EXERCISE »
Repeat all of the material below line for line, without the pictures.

Stored data entries
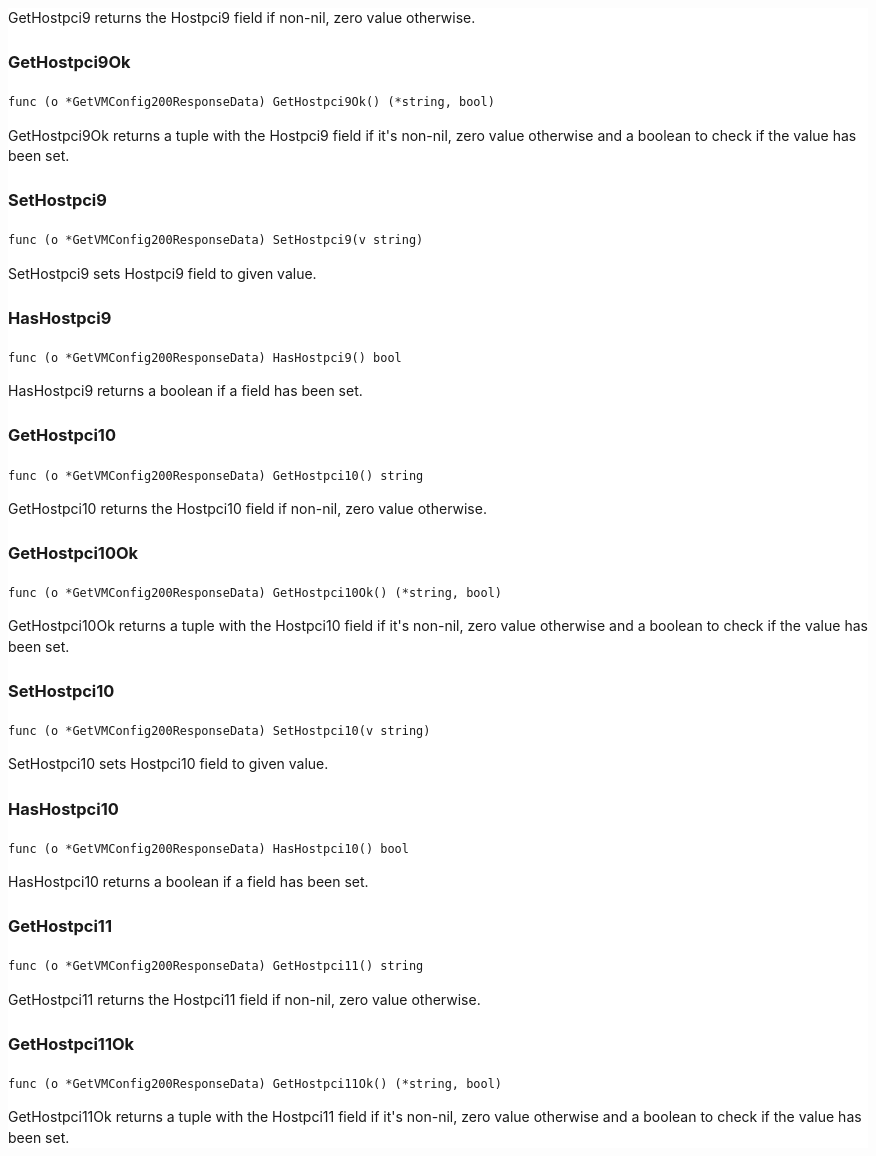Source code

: GetHostpci9 returns the Hostpci9 field if non-nil, zero value otherwise.

### GetHostpci9Ok

`func (o *GetVMConfig200ResponseData) GetHostpci9Ok() (*string, bool)`

GetHostpci9Ok returns a tuple with the Hostpci9 field if it's non-nil, zero value otherwise
and a boolean to check if the value has been set.

### SetHostpci9

`func (o *GetVMConfig200ResponseData) SetHostpci9(v string)`

SetHostpci9 sets Hostpci9 field to given value.

### HasHostpci9

`func (o *GetVMConfig200ResponseData) HasHostpci9() bool`

HasHostpci9 returns a boolean if a field has been set.

### GetHostpci10

`func (o *GetVMConfig200ResponseData) GetHostpci10() string`

GetHostpci10 returns the Hostpci10 field if non-nil, zero value otherwise.

### GetHostpci10Ok

`func (o *GetVMConfig200ResponseData) GetHostpci10Ok() (*string, bool)`

GetHostpci10Ok returns a tuple with the Hostpci10 field if it's non-nil, zero value otherwise
and a boolean to check if the value has been set.

### SetHostpci10

`func (o *GetVMConfig200ResponseData) SetHostpci10(v string)`

SetHostpci10 sets Hostpci10 field to given value.

### HasHostpci10

`func (o *GetVMConfig200ResponseData) HasHostpci10() bool`

HasHostpci10 returns a boolean if a field has been set.

### GetHostpci11

`func (o *GetVMConfig200ResponseData) GetHostpci11() string`

GetHostpci11 returns the Hostpci11 field if non-nil, zero value otherwise.

### GetHostpci11Ok

`func (o *GetVMConfig200ResponseData) GetHostpci11Ok() (*string, bool)`

GetHostpci11Ok returns a tuple with the Hostpci11 field if it's non-nil, zero value otherwise
and a boolean to check if the value has been set.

RESULT OF THE TASK »
Source code

: GetHostpci9 returns the Hostpci9 field if non-nil, zero value otherwise.

### GetHostpci9Ok

`func (o *GetVMConfig200ResponseData) GetHostpci9Ok() (*string, bool)`

GetHostpci9Ok returns a tuple with the Hostpci9 field if it's non-nil, zero value otherwise
and a boolean to check if the value has been set.

### SetHostpci9

`func (o *GetVMConfig200ResponseData) SetHostpci9(v string)`

SetHostpci9 sets Hostpci9 field to given value.

### HasHostpci9

`func (o *GetVMConfig200ResponseData) HasHostpci9() bool`

HasHostpci9 returns a boolean if a field has been set.

### GetHostpci10

`func (o *GetVMConfig200ResponseData) GetHostpci10() string`

GetHostpci10 returns the Hostpci10 field if non-nil, zero value otherwise.

### GetHostpci10Ok

`func (o *GetVMConfig200ResponseData) GetHostpci10Ok() (*string, bool)`

GetHostpci10Ok returns a tuple with the Hostpci10 field if it's non-nil, zero value otherwise
and a boolean to check if the value has been set.

### SetHostpci10

`func (o *GetVMConfig200ResponseData) SetHostpci10(v string)`

SetHostpci10 sets Hostpci10 field to given value.

### HasHostpci10

`func (o *GetVMConfig200ResponseData) HasHostpci10() bool`

HasHostpci10 returns a boolean if a field has been set.

### GetHostpci11

`func (o *GetVMConfig200ResponseData) GetHostpci11() string`

GetHostpci11 returns the Hostpci11 field if non-nil, zero value otherwise.

### GetHostpci11Ok

`func (o *GetVMConfig200ResponseData) GetHostpci11Ok() (*string, bool)`

GetHostpci11Ok returns a tuple with the Hostpci11 field if it's non-nil, zero value otherwise
and a boolean to check if the value has been set.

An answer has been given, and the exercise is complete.